Baca Juga: Isu Kekeringan dan Upaya Membangun Ketahanan Air Indonesia

Dalam kolaborasi ini peran Pusaka Indonesia adalah menyiapkan biaya operasional dan menyediakan teknologi pertanian ala Sigma Farming Academy (SFA). Inisiatif ini, kemudian menjadi proyek percontohan (pilot project) pertama Pusaka Indonesia dalam membangun hutan surgawi dengan vegetasi bambu.

Salah satu tanaman bambu di Hutan Surgawi malang Selatan

Salah satu tanaman bambu di Hutan Surgawi malang Selatan

Mengapa memilih bambu?

Menurut Fathul, bambu dipilih karena memiliki keunggulan ekologis dan ekonomis. Misalnya, bambu mampu menjaga ketersediaan air tanah dan mencegah erosi. Di samping itu, satu rumpun bambu memiliki beberapa batang yang bisa dipanen tanpa merusak rumpunnya. “Ini berbeda dengan pohon jati atau sengon, yang butuh reboisasi setelah ditebang,” tuturnya.

Manfaat lain adalah bambu mampu menyerap karbon dan memproduksi oksigen dalam jumlah tinggi. Dari segi ekonomi, rebung bambu bisa diolah menjadi bahan utama dalam masakan. Batang bambu yang telah dewasa dapat dijadikan bahan konstruksi bangunan dan juga kerajinan, yang semuanya dapat mendukung pemberdayaan masyarakat sekitar.

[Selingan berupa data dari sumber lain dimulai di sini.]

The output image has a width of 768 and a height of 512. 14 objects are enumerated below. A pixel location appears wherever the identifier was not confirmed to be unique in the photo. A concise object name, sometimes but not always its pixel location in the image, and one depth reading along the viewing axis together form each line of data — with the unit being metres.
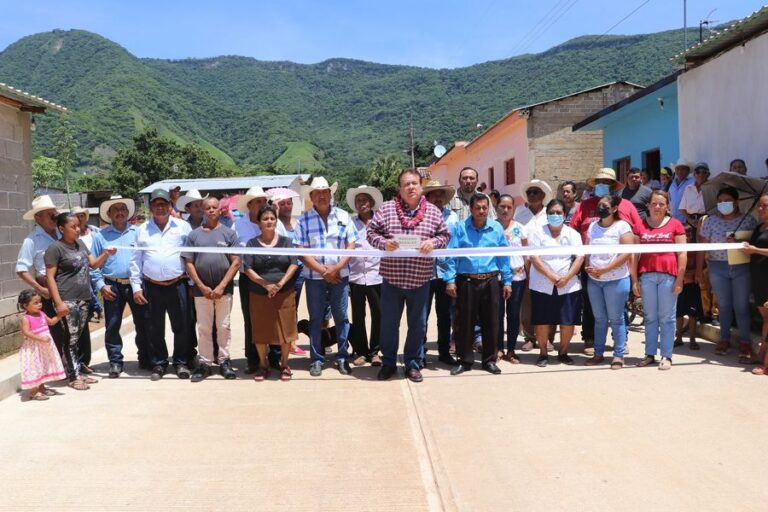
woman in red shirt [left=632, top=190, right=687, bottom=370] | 6.54
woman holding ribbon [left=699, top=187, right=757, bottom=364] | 6.77
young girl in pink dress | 5.85
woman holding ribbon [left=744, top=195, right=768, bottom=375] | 6.30
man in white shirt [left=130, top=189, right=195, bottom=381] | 6.64
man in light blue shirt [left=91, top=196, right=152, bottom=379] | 6.88
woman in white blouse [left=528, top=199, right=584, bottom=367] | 6.85
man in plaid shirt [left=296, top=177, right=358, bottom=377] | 6.71
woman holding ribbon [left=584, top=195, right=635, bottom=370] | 6.69
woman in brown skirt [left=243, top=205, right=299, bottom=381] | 6.49
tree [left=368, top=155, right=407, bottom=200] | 52.53
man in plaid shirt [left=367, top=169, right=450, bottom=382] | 6.20
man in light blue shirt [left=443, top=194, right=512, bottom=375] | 6.52
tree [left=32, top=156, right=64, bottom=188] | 50.31
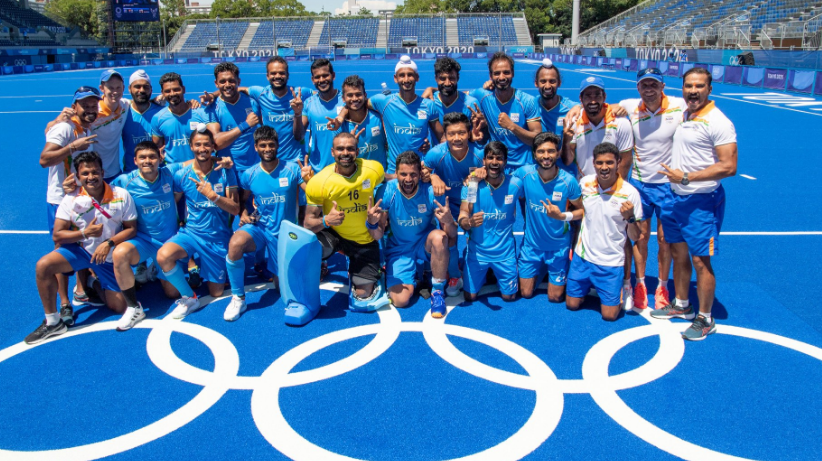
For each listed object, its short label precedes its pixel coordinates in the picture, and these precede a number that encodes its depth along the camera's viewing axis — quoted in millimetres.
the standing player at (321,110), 6578
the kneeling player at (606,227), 5172
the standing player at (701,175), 4812
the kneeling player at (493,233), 5676
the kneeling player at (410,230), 5531
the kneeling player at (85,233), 5203
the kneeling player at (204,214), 5691
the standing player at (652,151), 5414
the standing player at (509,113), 6008
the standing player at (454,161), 5691
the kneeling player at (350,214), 5543
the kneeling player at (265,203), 5691
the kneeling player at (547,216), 5480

Pelibatan Masyarakat Lokal dan Generasi Muda

Fathul juga memaparkan proses pembangunan hutan bambu di Malang Selatan tersebut. “Kami mengambil bibit bambu petung dari Mojokerto karena sulit menemukan bibit di sekitar lokasi,” tuturnya. Bibit tersebut kemudian menjalani proses aklimatisasi, yakni proses penyesuaian terhadap perubahan fisik atau pun lingkungan yang baru. Penentuan titik tanam, pembuatan jalur antarrumpun, hingga pembersihan area menjadi bagian penting di tahap awal.

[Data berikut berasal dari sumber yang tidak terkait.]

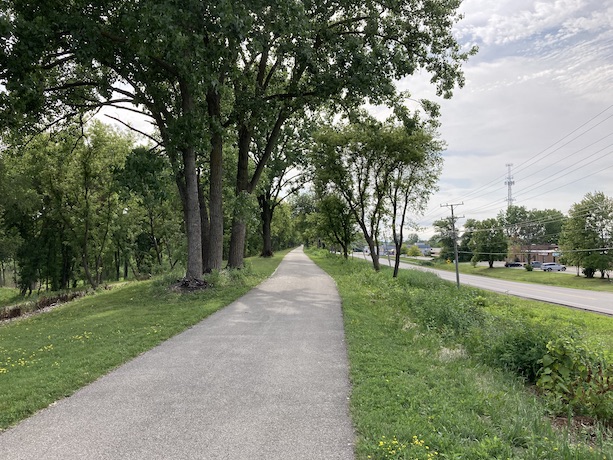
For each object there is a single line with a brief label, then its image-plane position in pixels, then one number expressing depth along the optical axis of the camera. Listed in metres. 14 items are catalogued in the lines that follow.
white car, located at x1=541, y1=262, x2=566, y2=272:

Pada 12 Desember 2024, Pusaka Indonesia dan Yayasan Bakti Alam yang mengelola Clungup Mangrove Conservation (CMC) berhasil menanam  56 rumpun bambu. Masyarakat lokal turut dilibatkan dalam seluruh proses, mulai dari persiapan hingga perawatan, dan berlanjut hingga masa panen pada 5 hingga 6 tahun mendatang.

Baca juga: Mengapa Kita Perlu Membuat Hutan Surgawi Sekarang?

Menariknya, pendekatan kearifan lokal digunakan dalam  proses tanam, termasuk mengganti bibit bambu yang sudah mati. Peran generasi muda juga sangat menonjol, sebagai bagian dari upaya menumbuhkan kepedulian lingkungan dan mewariskan nilai bagi generasi selanjutnya. Dalam menjalani proses ini, tantangannya muncul dari kondisi medan yang berat. “Wilayah pegunungan, seperti lereng perbukitan dengan kemiringan 30˚ dan konturnya banyak yang tidak rata, menuntut ketangguhan fisik dan kesabaran,” ujar Fathul.

Harapan Fathul, program membangun hutan bambu ini menjadi kegiatan yang masif dilakukan. “Saya kira sudah waktunya bagi kita untuk memulai kembali reboisasi hutan bambu di banyak wilayah dan banyak tempat. Agar sumber mata air itu tercipta kembali. Dan kalau misalnya ada kesempatan di tempat lain, mungkin kami bisa membantu,” tuturnya. 

Di akhir perbincangan, Fathul menyampaikan pesan dari Ketua Umum Pusaka Indonesia, Setyo Hajar Dewantoro, bahwa pembukaan hutan bambu di Malang Selatan tak hanya berfungsi sebagai konservasi, tetapi juga sebagai pemberdayaan masyarakat. Para donatur pun diundang untuk melihat langsung hasil donasinya, bahkan jika berkenan, turut serta dalam perawatan rumpun bambu.